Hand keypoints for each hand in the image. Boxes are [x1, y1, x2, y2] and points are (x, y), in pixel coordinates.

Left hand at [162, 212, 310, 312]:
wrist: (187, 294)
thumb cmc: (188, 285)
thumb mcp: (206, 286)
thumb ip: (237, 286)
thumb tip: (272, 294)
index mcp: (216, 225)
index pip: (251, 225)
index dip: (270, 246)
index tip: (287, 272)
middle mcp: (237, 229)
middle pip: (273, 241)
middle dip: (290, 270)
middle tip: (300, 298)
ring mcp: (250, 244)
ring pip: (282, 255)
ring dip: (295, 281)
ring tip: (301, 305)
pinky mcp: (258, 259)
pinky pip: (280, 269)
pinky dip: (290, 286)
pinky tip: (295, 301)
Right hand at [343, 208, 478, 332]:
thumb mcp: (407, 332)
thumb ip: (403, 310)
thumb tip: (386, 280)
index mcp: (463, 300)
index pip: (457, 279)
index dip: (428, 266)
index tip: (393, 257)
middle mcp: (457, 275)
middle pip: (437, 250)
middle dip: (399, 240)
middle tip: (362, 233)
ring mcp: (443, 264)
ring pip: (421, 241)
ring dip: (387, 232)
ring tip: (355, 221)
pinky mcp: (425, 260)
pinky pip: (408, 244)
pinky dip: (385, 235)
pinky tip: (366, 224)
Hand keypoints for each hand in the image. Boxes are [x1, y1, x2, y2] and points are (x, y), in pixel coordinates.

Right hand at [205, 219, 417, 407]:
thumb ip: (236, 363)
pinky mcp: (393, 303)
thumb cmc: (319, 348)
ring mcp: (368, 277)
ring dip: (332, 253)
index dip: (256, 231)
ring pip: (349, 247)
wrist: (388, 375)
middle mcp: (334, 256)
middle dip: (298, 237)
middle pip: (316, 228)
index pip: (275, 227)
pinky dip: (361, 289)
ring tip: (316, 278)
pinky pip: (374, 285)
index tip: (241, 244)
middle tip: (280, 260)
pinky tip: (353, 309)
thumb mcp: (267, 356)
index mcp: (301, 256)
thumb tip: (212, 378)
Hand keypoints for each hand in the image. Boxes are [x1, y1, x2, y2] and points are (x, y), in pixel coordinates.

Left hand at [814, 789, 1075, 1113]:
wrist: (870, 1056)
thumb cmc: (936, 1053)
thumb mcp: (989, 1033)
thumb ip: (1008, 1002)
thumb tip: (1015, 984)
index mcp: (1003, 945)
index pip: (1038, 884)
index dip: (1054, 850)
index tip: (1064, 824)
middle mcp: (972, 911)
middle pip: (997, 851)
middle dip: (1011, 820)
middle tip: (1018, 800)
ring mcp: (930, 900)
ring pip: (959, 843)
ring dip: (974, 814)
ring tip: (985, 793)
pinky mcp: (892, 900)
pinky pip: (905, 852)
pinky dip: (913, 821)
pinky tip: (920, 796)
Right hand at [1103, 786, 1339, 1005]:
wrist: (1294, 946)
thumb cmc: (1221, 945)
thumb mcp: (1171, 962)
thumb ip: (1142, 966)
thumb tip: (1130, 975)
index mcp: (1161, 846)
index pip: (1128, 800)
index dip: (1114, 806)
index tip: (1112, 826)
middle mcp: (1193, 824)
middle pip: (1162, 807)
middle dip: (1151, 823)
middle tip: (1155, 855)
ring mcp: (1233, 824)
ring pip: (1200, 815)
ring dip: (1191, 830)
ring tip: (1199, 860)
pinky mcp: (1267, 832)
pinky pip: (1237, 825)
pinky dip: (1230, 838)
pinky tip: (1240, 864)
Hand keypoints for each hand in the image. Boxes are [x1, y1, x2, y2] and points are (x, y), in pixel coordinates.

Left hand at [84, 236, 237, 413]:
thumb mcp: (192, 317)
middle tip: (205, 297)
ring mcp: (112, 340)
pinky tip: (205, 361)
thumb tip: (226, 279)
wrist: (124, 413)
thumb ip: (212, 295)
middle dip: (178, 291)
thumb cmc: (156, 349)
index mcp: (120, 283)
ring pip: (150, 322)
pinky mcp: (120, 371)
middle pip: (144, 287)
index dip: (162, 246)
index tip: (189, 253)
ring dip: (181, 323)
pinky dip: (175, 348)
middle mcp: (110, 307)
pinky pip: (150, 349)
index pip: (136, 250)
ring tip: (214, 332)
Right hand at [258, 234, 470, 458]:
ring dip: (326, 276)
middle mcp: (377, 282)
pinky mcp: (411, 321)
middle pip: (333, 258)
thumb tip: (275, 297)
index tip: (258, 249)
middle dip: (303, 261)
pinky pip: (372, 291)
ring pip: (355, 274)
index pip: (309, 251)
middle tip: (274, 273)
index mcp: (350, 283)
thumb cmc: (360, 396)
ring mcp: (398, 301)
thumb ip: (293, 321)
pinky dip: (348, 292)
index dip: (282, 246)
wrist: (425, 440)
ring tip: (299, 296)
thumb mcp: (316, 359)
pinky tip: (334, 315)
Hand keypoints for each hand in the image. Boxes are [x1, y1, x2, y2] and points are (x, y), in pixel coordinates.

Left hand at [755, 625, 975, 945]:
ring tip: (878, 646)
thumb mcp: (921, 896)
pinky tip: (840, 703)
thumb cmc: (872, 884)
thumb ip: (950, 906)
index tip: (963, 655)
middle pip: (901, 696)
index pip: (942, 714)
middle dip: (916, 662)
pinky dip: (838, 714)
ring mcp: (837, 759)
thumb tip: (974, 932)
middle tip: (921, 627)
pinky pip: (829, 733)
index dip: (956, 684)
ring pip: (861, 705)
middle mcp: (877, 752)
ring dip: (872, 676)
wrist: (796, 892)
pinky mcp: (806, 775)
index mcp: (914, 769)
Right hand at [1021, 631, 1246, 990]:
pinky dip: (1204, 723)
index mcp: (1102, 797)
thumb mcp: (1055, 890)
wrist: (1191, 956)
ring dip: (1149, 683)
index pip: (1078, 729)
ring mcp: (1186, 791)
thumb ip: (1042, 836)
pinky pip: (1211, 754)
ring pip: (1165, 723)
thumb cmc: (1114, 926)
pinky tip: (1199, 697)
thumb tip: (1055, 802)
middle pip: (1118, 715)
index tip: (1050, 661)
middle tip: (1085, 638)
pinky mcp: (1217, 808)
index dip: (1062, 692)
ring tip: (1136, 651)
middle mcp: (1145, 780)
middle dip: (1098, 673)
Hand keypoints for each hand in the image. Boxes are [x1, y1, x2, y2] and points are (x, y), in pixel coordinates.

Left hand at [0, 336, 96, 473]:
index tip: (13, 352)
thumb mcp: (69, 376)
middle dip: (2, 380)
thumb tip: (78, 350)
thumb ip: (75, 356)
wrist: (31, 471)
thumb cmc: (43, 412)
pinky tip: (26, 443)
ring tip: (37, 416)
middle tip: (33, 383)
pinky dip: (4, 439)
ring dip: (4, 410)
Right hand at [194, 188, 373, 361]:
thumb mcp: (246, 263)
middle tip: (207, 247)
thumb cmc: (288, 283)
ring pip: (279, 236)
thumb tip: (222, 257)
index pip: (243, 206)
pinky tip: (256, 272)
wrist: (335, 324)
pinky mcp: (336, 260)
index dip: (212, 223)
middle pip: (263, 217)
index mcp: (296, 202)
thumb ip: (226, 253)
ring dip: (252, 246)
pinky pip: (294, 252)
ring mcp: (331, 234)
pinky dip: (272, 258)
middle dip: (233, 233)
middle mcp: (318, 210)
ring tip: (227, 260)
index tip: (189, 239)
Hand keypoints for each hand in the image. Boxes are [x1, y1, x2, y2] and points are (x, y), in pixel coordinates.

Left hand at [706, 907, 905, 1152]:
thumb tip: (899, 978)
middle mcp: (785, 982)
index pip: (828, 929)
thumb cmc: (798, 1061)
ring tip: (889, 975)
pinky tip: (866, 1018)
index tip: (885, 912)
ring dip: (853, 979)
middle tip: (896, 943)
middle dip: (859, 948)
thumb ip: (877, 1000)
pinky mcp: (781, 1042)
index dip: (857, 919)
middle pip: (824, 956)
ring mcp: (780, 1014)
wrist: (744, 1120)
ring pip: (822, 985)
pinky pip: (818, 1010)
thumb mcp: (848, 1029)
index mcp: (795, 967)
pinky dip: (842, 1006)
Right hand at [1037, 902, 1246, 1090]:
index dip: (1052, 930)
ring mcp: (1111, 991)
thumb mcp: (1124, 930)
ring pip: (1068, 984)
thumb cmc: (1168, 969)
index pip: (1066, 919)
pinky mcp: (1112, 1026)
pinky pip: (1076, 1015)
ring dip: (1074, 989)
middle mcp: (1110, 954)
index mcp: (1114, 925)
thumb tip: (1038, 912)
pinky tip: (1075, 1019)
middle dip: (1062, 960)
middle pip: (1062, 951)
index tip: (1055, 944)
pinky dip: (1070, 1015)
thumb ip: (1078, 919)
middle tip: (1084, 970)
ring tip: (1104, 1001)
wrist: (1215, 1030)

◆ What is needed ◆
Every line of the data that includes the word "Left" should be copied.

◆ Output for this exercise ◆
Left hand at [162, 212, 310, 312]:
Left hand at [814, 789, 1075, 1113]:
Left hand at [84, 236, 237, 413]:
Left hand at [755, 625, 975, 945]:
Left hand at [0, 336, 96, 473]:
Left hand at [706, 907, 905, 1152]:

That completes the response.